Extract Links from Response Body

Search through the body of valid responses (html, javascript, etc…) for additional endpoints to scan. This turns feroxbuster into a hybrid that looks for both linked and unlinked content.

Example request/response with --extract-links enabled:

Make request to http://example.com/index.html
Receive, and read in, the body of the response
Search the body for absolute and relative links (i.e. homepage/assets/img/icons/handshake.svg)
Add the following directories for recursive scanning:
- http://example.com/homepage
- http://example.com/homepage/assets
- http://example.com/homepage/assets/img
- http://example.com/homepage/assets/img/icons
Make a single request to http://example.com/homepage/assets/img/icons/handshake.svg

./feroxbuster -u http://127.1 --extract-links

Comparison

Here’s a comparison of a wordlist-only scan vs --extract-links using Feline from Hack the Box:

Wordlist only

normal-scan-cmp-extract

With `--extract-links`

extract-scan-cmp-normal

Extract from robots.txt (`v1.10.2`)

In addition to extracting links from the response body, using --extract-links makes a request to /robots.txt and examines all Allow and Disallow entries.

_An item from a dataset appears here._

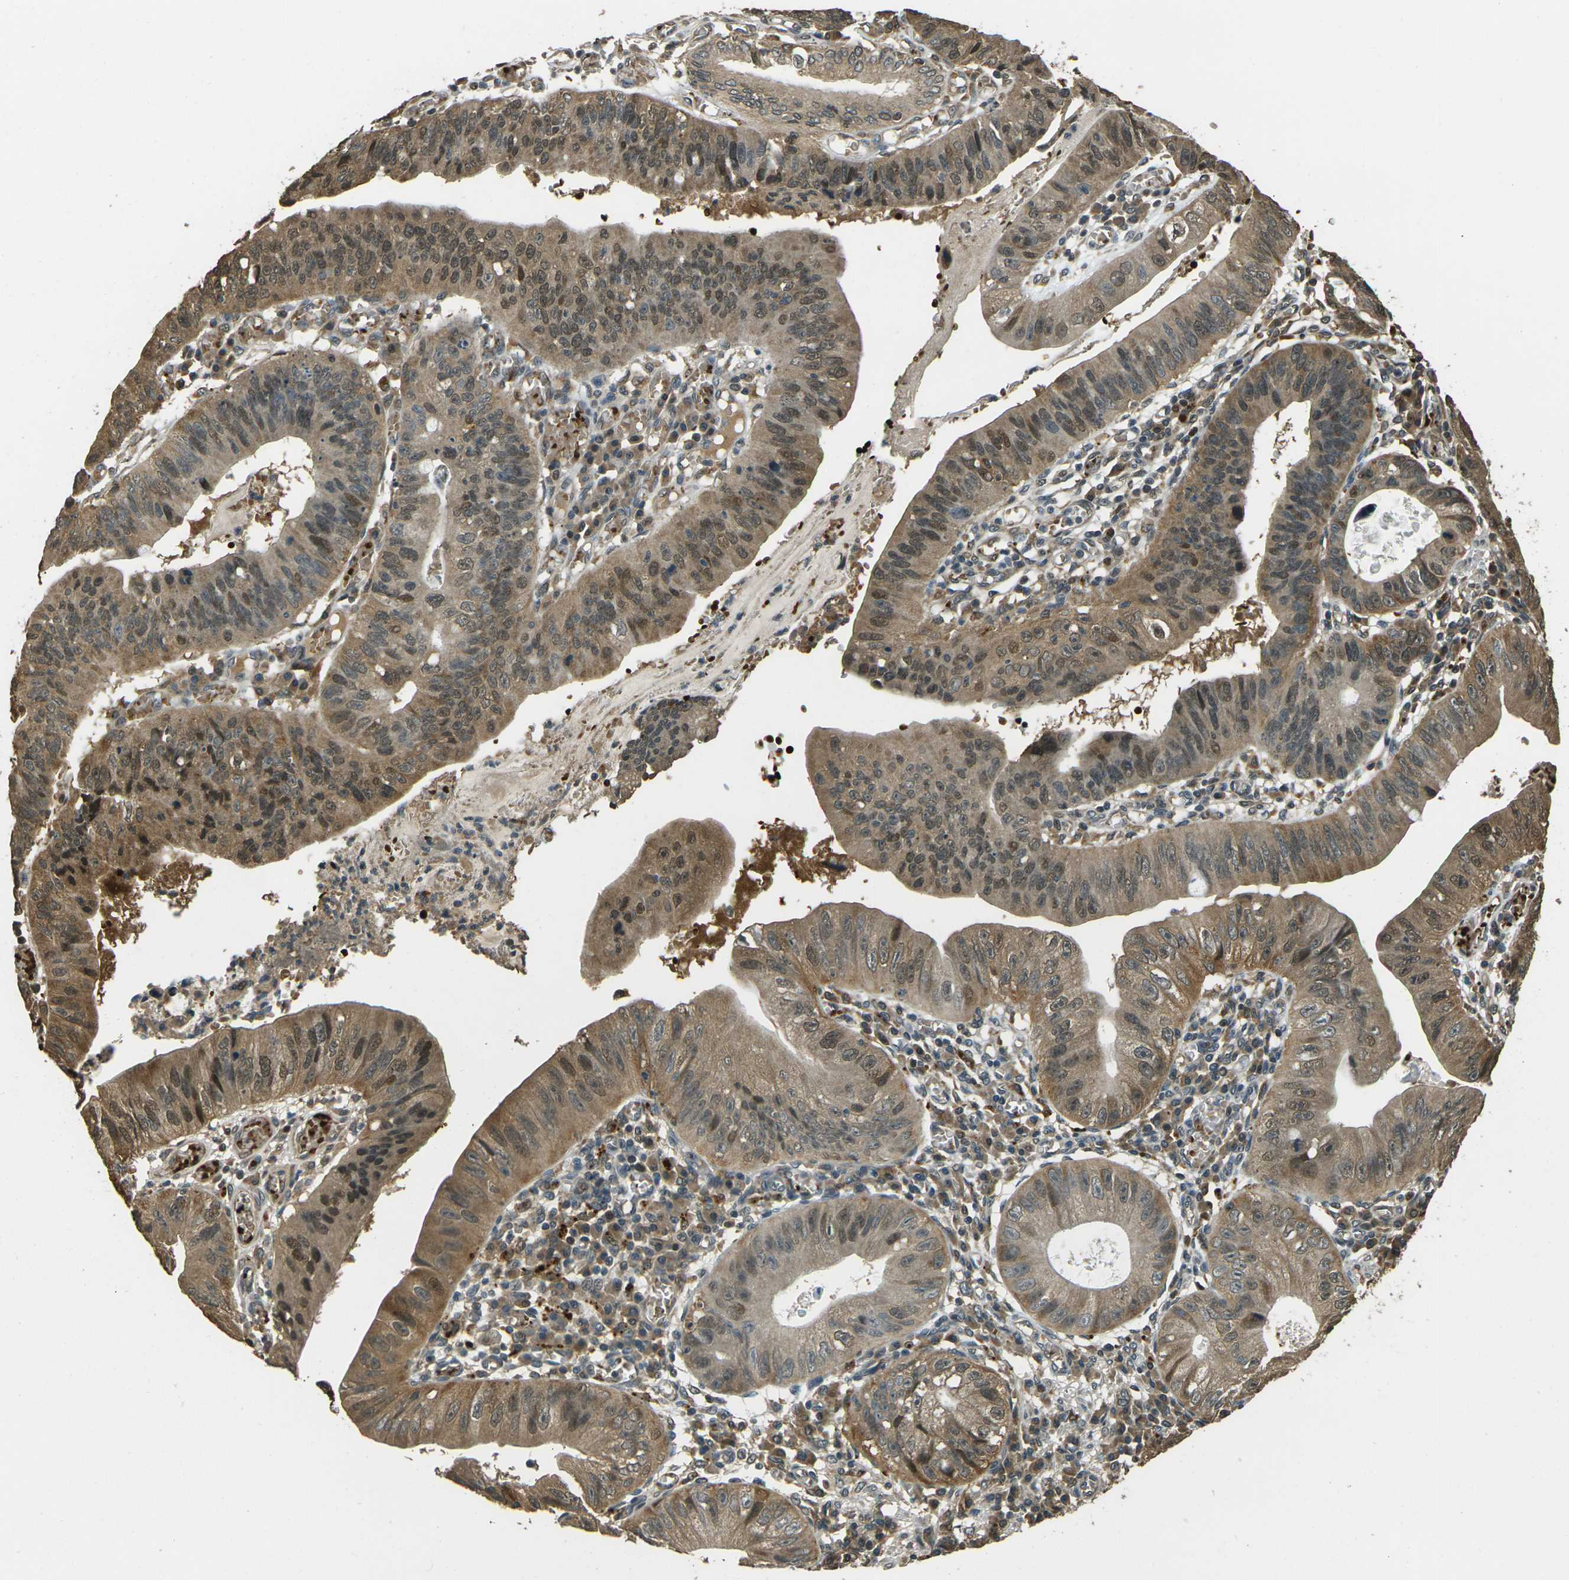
{"staining": {"intensity": "moderate", "quantity": ">75%", "location": "cytoplasmic/membranous,nuclear"}, "tissue": "stomach cancer", "cell_type": "Tumor cells", "image_type": "cancer", "snomed": [{"axis": "morphology", "description": "Adenocarcinoma, NOS"}, {"axis": "topography", "description": "Stomach"}], "caption": "Protein staining displays moderate cytoplasmic/membranous and nuclear positivity in approximately >75% of tumor cells in stomach cancer (adenocarcinoma).", "gene": "TOR1A", "patient": {"sex": "male", "age": 59}}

Directory entries are added to the scan queue, while file entries are requested and then reported if appropriate.

Using Extract Links for Web Crawling

By supplying a single line word list containing only the root path feroxbuster can also be used to simulate web crawling behavior. This appears to give results comparable to hakrawlwer although feroxbuster is not quite as fast.